If one pays careful attention you can see history being written around you on a daily basis. It's in the headlines on CNN or the official statements from government offices around the world which are reprinted as fact. Today's announcement of a successful surgical strike in Afghanistan will be in tomorrow's history textbook as part of the overall campaign against oppression and terror that was carried out in the early part of the 21st century. You'll probably look in vain for any mention of facts or opinions that disagree with that opinion. It's doubtful that history books will talk about the thousands of Iraqi civilians who died during the "liberation" of their country, how the country descended into lawlessness and violence during the occupation, or how conditions for the average person in both Iraq and Afghanistan actually worsened under the new regimes installed by the "liberators".

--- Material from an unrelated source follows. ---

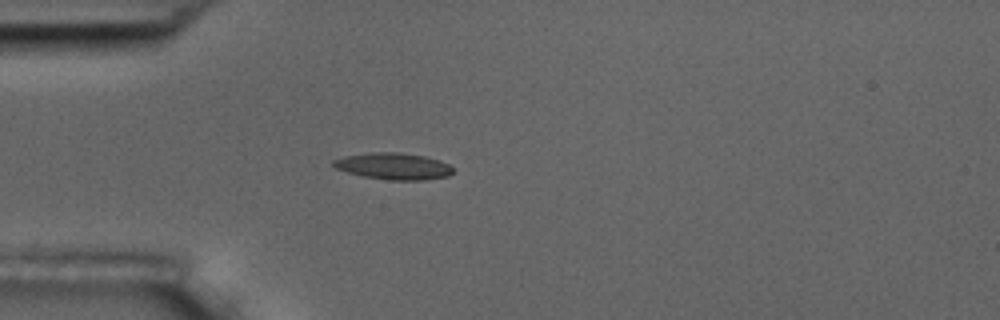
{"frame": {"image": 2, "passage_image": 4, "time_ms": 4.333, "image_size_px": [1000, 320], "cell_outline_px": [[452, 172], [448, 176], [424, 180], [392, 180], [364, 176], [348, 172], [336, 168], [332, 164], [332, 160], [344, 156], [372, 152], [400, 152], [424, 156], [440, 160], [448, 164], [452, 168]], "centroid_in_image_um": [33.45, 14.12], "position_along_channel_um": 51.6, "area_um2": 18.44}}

However, that doesn't meant there aren't any accounts or records of that information. It's just that somehow or other they're not made readily available for us, the public at large, to read. In fact throughout the history of this continent, more specifically the United States, there exist examples of speeches and first person accounts of events that give lie to the officially held position espoused by history books. Voices Of A People's History Of The United States by Howard Zinn and Anthony Arnove, published by Seven Stories Press and distributed by Publishers Group Canada, gathers together writings, speeches, poems, and song lyrics dating back to the times of Columbus telling the history or the United States, but its a history you might not recognize.
As the majority of the voices in this book are those that were raised in protest against the actions of the government of the time, there will be those who will accuse it of presenting history from a liberal or left wing bias. However, what they will fail to mention is that the histories we have been presented with up until now are just as biased in the other direction. Think of this rather as an attempt to balance the scales. We've heard about Rockefeller and Carnegie and how they built their empires and as captains of industry helped to make the country great. Well, now you'll hear from those who worked in their factories and mines and fought for living wages, safe working conditions, child labour laws, and a 40-hour work week. In fact many of the things we take for granted now — the right of women to vote, equal rights, and the abolition of slavery — were once considered dangerous subversions and the people who spoke out for them threats to public safety.
However, how many textbooks have quoted ex-slave Sojourner Truth's 1851 speech "Ain't I A Woman?" where she espouses not only the rights of African Americans but women as well? Rights which none of us think twice about now. However only 22 years after Truth's speech, Susan B. Anthony was arrested for trying to vote in a presidential election and was told by her judge that she had been found guilty according to the established forms of law. These two women, along with many of the voices recorded in this book, were considered to be dangers to society, criminals, radicals, and threats against the established norm. Yet they, along with the men and women who were shot down by Rockefeller's private militias when they went on strike, or arrested by Alabama police for protesting segregation, are responsible for the freedoms most of us enjoy today. But whose names are the prominent ones in the history books? Not the ones who fought for our rights, but rather the ones who fought tooth and nail against them.